Histone deacetylases 9 and 10 are required for homologous recombination

Shweta Kotian, Sandhya Liyanarachchi, Arthur Zelent, Jeffrey D. Parvin

Research output: Contribution to journalArticle

52 Scopus citations

Abstract

We tested the role of histone deacetylases (HDACs) in the homologous recombination process. A tissue-culture based homology-directed repair assay was used in which repair of a double-stranded break by homologous recombination results in gene conversion of an inactive GFP allele to an active GFP gene. Our rationale was that hyperacetylation caused by HDAC inhibitor treatment would increase chromatin accessibility to repair factors, thereby increasing homologous recombination.

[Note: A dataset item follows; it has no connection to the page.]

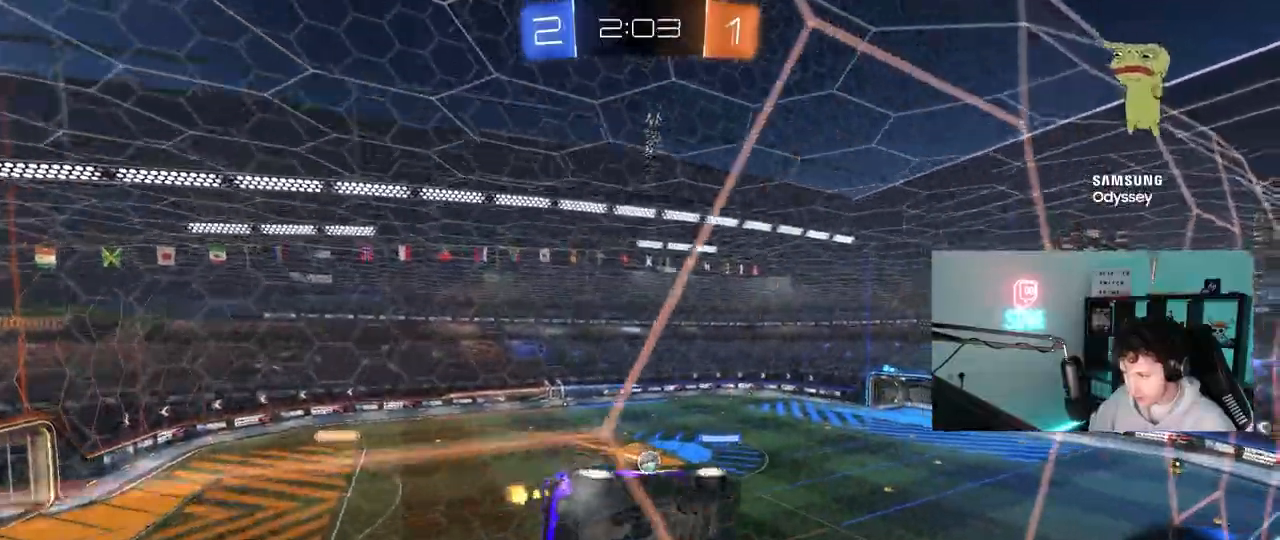
{"keys": ["d", "w"], "mouse": [], "mouse_move": "still", "events": []}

Contrary to expectation, treatment of cells with the inhibitors significantly reduced homologous recombination activity. Using RNA interference to deplete each HDAC, we found that depletion of either HDAC9 or HDAC10 specifically inhibited homologous recombination. By assaying for sensitivity of cells to the interstrand cross-linker mitomycin C, we found that treatment of cells with HDAC inhibitors or depletion of HDAC9 or HDAC10 resulted in increased sensitivity to mitomycin C. Our data reveal an unanticipated function of HDAC9 and HDAC10 in the homologous recombination process.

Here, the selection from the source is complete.